Last year, Matt Barnes had the second lowest field goal percentage of his career. But he was still an active rebounder and moved the ball in and out the post. He was a good teammate.
Adding Matt Barnes to the roster means he is going to act irrationally on the court at times, he is going to get techinicals, he is going to make 3-point shots when they count, he is going to get into it with opposing fans, he is going to keep it real because he doesn’t care about getting fined. Barnes is so old school. He doesn’t play into the social media game of image control. He is tough. He wants everyone to know it. He has a like me or don’t attitude.
He thinks (and many agree) the NBA is soft. “I equate it to going from the NFL to flag football.
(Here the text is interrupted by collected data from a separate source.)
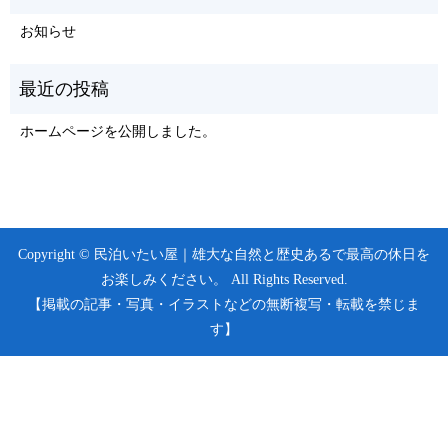
お知らせ
ホームページを公開しました。
Copyright © 民泊いたい屋｜雄大な自然と歴史あるで最高の休日を
お楽しみください。 All Rights Reserved.
【掲載の記事・写真・イラストなどの無断複写・転載を禁じま
す】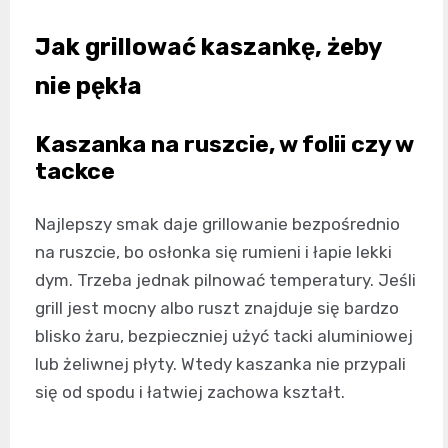
Jak grillować kaszankę, żeby
nie pękła
Kaszanka na ruszcie, w folii czy w
tackce
Najlepszy smak daje grillowanie bezpośrednio
na ruszcie, bo osłonka się rumieni i łapie lekki
dym. Trzeba jednak pilnować temperatury. Jeśli
grill jest mocny albo ruszt znajduje się bardzo
blisko żaru, bezpieczniej użyć tacki aluminiowej
lub żeliwnej płyty. Wtedy kaszanka nie przypali
się od spodu i łatwiej zachowa kształt.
You can’t touch people, you can’t breathe on people, you get fouls for looking at people the wrong way. And it is disappointing to the pure NBA fans that remember how physical and how competitive the game used to be. It’s just a different game now.”
Yes. It is a different game now. But is Matt Barnes a different player? Has he adapted to the game’s evolution? Or is he in a perennial fight to be an old school tough guy in a finesse Steph Curry league?
It’s neither here nor there for Barnes who is unapologetically himself 24-7. That’s who the Kings are getting this season, what they have to deal with, the good and the frustrating California native Matt Barnes.